How to Treat and Prevent Varicose Veins
Learn what causes varicose veins, plus easy ways to mask them.
For more long-lasting removal, your dermatologist can perform sclerotherapy on spider veins and smaller varicose veins. The
procedure involves injecting the offending vessels with a detergent-based solution, which irritates their linings, causing
the veins to close and eventually disappear. Typically, you feel pain as the needle goes in.

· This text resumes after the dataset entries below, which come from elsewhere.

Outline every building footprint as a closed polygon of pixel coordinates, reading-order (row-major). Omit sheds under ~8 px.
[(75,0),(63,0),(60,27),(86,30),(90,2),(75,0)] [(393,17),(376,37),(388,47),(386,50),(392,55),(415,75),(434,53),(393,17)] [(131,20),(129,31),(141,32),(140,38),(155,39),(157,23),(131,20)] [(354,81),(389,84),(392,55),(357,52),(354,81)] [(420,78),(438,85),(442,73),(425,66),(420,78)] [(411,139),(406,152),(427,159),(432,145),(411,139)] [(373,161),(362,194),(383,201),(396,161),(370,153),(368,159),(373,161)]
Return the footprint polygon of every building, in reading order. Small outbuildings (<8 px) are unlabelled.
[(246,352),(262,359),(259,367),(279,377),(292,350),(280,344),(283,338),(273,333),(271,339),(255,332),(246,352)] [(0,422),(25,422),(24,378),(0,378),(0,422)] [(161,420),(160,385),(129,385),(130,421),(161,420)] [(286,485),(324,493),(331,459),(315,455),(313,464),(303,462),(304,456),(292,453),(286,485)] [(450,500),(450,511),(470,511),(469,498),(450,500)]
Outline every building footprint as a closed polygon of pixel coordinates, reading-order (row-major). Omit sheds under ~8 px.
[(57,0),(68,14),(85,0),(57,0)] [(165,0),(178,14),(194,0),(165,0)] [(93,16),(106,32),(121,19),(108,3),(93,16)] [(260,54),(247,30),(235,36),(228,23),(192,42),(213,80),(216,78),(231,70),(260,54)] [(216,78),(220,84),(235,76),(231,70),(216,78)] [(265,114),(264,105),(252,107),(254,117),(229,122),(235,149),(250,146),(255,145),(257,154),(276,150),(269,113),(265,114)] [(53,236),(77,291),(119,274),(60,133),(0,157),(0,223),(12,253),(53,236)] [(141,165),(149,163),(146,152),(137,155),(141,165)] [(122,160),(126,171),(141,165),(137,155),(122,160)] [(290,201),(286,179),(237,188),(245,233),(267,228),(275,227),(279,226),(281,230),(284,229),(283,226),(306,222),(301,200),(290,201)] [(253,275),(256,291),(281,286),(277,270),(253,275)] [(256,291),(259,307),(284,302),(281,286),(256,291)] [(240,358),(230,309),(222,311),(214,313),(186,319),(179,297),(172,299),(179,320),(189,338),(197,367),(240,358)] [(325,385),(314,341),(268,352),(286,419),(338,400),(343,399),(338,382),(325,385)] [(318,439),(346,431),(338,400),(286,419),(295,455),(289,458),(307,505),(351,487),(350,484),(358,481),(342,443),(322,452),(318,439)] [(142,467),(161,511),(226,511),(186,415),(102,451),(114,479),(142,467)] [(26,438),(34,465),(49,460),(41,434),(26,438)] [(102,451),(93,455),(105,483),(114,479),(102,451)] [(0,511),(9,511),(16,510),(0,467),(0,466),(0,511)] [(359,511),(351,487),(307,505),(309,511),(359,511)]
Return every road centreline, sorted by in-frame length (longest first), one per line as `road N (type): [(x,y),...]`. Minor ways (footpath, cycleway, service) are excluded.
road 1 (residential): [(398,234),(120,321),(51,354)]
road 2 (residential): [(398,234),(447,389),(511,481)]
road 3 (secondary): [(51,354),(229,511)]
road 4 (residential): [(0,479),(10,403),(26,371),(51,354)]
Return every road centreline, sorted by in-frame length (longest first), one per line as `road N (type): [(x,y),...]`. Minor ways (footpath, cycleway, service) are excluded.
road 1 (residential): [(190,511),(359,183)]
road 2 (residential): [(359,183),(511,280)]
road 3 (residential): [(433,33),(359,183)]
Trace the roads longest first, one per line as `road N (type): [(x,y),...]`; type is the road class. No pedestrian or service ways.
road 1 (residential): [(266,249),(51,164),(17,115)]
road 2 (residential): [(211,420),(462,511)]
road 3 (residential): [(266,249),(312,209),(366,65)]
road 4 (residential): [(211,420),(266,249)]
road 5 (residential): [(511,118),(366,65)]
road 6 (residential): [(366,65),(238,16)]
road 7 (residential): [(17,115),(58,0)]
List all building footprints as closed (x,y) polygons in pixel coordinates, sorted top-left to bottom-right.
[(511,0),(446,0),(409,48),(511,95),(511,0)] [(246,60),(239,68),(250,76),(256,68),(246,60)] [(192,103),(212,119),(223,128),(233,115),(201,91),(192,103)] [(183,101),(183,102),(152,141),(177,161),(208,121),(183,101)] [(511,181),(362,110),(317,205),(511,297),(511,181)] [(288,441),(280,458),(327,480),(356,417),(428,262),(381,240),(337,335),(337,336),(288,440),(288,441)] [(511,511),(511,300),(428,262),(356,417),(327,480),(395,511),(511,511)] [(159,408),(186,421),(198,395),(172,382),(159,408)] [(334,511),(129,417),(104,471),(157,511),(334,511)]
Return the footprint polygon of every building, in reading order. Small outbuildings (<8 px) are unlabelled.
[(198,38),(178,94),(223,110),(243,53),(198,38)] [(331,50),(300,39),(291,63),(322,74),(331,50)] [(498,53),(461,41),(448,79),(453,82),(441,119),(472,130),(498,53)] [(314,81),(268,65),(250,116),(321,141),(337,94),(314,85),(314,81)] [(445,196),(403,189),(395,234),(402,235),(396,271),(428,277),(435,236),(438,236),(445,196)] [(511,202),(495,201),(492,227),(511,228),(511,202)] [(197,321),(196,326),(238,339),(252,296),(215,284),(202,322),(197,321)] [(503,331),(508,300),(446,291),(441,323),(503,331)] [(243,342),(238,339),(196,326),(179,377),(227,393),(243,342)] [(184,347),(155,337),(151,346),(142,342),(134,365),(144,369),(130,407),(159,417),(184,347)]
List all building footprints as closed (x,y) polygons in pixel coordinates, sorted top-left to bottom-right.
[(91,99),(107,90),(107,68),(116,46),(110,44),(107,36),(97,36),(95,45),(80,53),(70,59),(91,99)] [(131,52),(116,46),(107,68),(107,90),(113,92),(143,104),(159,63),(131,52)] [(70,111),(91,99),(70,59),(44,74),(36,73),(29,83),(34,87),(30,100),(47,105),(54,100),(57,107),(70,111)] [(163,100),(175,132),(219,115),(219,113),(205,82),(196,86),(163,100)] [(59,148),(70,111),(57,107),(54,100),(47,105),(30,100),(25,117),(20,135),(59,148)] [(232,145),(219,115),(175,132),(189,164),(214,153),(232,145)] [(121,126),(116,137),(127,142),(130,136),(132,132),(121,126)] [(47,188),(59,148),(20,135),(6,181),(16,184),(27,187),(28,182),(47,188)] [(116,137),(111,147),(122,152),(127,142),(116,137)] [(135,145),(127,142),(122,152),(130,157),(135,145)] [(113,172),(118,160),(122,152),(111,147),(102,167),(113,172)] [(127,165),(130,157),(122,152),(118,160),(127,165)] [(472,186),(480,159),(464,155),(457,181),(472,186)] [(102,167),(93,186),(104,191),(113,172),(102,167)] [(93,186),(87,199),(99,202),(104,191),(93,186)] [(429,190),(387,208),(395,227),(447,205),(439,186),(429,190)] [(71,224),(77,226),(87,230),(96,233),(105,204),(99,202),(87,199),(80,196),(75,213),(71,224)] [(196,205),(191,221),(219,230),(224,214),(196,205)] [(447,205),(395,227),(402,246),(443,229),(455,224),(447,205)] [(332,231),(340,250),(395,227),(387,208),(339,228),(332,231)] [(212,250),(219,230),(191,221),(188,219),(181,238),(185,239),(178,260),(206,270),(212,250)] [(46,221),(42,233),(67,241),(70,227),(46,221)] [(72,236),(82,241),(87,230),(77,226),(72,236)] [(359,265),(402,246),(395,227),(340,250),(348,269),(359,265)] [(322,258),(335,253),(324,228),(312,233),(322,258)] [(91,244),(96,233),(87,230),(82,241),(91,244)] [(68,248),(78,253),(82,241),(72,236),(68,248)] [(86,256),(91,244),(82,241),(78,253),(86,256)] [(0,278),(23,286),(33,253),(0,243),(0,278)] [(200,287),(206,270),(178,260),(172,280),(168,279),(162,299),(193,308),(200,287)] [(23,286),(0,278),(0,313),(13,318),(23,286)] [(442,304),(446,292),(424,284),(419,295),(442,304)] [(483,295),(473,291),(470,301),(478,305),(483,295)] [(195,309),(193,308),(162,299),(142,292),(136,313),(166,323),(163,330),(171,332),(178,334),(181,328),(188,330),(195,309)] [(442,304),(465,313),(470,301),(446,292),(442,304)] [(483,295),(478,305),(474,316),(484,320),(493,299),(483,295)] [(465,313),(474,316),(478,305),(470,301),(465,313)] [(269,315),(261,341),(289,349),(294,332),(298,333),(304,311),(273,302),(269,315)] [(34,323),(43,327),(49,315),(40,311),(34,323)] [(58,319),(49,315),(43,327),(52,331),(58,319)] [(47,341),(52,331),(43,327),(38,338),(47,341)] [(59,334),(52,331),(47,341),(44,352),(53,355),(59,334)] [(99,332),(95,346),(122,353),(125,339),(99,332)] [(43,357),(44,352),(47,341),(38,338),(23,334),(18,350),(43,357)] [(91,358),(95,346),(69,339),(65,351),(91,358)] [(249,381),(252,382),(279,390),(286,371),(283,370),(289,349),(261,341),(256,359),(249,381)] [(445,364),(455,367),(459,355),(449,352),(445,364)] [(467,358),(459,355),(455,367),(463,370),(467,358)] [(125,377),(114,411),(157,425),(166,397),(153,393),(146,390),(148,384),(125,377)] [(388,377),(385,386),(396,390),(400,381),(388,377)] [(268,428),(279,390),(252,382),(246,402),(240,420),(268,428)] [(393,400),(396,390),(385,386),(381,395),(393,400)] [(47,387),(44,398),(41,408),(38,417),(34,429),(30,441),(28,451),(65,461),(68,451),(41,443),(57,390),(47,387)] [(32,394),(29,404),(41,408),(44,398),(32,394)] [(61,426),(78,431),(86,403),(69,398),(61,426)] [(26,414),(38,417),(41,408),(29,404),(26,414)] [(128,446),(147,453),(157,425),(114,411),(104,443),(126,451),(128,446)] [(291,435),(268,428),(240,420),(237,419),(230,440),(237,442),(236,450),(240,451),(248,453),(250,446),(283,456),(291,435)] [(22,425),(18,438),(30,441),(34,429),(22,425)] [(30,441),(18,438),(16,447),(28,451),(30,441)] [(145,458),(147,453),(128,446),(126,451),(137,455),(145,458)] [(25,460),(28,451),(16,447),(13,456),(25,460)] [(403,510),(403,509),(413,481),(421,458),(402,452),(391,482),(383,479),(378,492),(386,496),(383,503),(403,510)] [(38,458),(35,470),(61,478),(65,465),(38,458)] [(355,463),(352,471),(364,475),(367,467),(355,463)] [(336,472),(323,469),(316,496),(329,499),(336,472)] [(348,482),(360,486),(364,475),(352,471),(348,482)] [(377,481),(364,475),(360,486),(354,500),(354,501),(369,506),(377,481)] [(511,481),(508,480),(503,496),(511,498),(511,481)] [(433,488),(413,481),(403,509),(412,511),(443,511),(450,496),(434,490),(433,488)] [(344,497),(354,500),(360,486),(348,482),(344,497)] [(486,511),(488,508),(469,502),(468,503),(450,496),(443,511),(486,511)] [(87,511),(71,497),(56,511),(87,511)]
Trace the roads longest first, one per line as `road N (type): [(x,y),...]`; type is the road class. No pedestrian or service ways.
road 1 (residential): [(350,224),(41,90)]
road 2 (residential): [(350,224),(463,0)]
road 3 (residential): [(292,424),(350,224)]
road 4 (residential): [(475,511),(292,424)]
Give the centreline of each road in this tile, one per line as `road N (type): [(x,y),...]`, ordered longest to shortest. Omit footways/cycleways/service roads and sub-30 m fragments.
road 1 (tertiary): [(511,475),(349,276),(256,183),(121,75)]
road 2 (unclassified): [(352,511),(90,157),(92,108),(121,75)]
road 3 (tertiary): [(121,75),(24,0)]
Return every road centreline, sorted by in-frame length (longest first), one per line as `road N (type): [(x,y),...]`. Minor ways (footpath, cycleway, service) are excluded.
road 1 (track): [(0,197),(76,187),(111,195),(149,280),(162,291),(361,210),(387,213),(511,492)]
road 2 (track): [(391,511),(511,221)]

However, a new solution, called
Asclera, approved last year by the U.S. Food and Drug Administration, may take away that sting. “The substance has anesthetic
properties,” says Weiss. Sclerotherapy isn’t cheap. You’ll need about two to six treatments at $250 to $500 a pop, which insurance
generally doesn’t cover. To quickly cover post-sclerotherapy bruising—and even tiny veins—try Sally Hansen Airbrush Legs ($14
Large varicose veins call for more aggressive treatment: endovenous laser ablation. A doctor inserts a laser fiber or radiofrequency catheter into the damaged vein to destroy it. This onetime treatment costs about $5,000, but it is often covered by insurance, since in rare cases varicose veins can cause blood clots and ulcers.
Both sclerotherapy and laser ablation may cause some bruising. To minimize this, avoid taking anything that can thin your blood, like aspirin, Motrin, or gingko, for one week before your appointment. Hirsch says that eating pineapple for a few days beforehand may also help, since “the fruit contains an enzyme called bromelain, which may help minimize swelling.”